In 1822, the French Egyptologist Jean-François Champollion announced the complete deciphering of the hieroglyphs carved around 200 bc into a block of granodiorite, the so-called Rosetta stone. This was an impressive intellectual achievement, as it established the basis for reconstructing ancient Egyptian history. Another decoding effort, however, had far more profound consequences for humanity: the cracking of the genetic code in the laboratories of Marshall Nirenberg and Har Gobind Khorana during the early 1960s, which explained how a language made of four bases of DNA can be translated into a language of 20 amino acids in proteins. The genetic code turned out to be universal: once you know the DNA sequence of the genome of any organism, you can derive the amino acid sequences of its proteins.

Cys-GPX4 reduces the levels of toxic lipids much less efficiently than Sec-GPX4

As for most rules, there are a few exceptions to the universality of the genetic code. Perhaps the most interesting one is the stop codon UGA, which in a very small subset of mRNAs encodes selenium cysteine (Sec), known as the ‘21st amino acid’. In humans only 25 Sec-containing proteins (selenoproteins) have been identified, and it was unclear whether they have essential functions.

The mouse genome harbours a single Sec tRNA gene, and thus the inactivation of this gene prevents the synthesis of all selenoproteins. Mouse embryos lacking Sec tRNA die during the first few days in utero. Therefore, at least some selenoproteins have essential roles during embryogenesis, but which ones?

It turned out that the inactivation of the gene encoding the selenoprotein glutathione peroxidase 4 (GPX4) phenocopies the disruption of the Sec tRNA gene. Thus, GPX4, which in animals is the only enzyme capable of reducing toxic lipid peroxides, must have a crucial function during embryogenesis.
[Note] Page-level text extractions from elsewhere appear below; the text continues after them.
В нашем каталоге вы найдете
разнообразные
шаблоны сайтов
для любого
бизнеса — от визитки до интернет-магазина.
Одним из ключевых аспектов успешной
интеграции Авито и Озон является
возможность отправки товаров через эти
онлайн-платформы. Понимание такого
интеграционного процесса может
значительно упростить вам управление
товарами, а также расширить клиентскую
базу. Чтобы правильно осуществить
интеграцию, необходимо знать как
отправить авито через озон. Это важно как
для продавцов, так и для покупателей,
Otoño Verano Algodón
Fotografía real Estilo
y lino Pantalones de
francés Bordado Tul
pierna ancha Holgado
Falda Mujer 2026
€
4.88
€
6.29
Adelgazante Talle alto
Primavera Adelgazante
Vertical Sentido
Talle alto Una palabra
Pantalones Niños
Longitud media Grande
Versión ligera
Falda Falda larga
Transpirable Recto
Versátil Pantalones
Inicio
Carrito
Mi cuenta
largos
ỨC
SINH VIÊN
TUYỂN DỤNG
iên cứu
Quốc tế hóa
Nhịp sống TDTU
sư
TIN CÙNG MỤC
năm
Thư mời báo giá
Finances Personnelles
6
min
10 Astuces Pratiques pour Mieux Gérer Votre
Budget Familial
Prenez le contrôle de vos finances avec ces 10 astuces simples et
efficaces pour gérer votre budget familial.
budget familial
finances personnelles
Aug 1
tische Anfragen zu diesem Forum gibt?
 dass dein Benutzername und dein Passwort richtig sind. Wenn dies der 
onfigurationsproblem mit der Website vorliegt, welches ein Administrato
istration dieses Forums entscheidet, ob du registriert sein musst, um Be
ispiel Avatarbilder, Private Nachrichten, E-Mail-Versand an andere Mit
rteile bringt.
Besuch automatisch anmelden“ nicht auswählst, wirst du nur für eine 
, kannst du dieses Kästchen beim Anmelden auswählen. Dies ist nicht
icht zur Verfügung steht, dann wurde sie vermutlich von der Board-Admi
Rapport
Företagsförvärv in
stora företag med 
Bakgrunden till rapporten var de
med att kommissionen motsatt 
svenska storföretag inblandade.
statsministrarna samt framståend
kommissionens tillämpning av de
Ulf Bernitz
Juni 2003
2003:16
A recent study beautifully dissected the role of Sec in GPX4. Mice in which in Gpx4 the Sec codon TGA had been replaced with the Cys codon TGC were born and, depending on the genetic background, survived until about 2 weeks after birth. Thereafter, they either had to be euthanized because of dramatic weight loss or they died of lethal brain seizures.

In fact, the mice lacked a specific set of GABAergic inhibitory interneurons, which had succumbed to ferroptosis. Ferroptosis is a special kind of cell death that is caused by toxic lipid peroxides formed in the presence of ferrous iron (Fe3+). Cys-GPX4 reduces the levels of toxic lipids much less efficiently than Sec-GPX4, because, unlike the selenol group of Sec, the sulfhydryl group of Cys cannot be regenerated after the reduction of lipid peroxides.

Nevertheless, the weak activity of Cys-GPX4 seems to be sufficient for bringing embryos to term. Likewise, fibroblasts derived from Cys-GPX4 mice proliferate normally, but are exquisitely sensitive to hydrogen peroxide (H2O2).

In addition to elucidating the rate-limiting function of Sec, the paper by Ingold et al. constitutes a formidable example of how a mutation — Sec to Cys in GPX4 — that would have been anticipated to cause general dysfunction in a variety of cells and tissues, manifests itself in a quite specific and unexpected phenotype: death by epileptic seizures.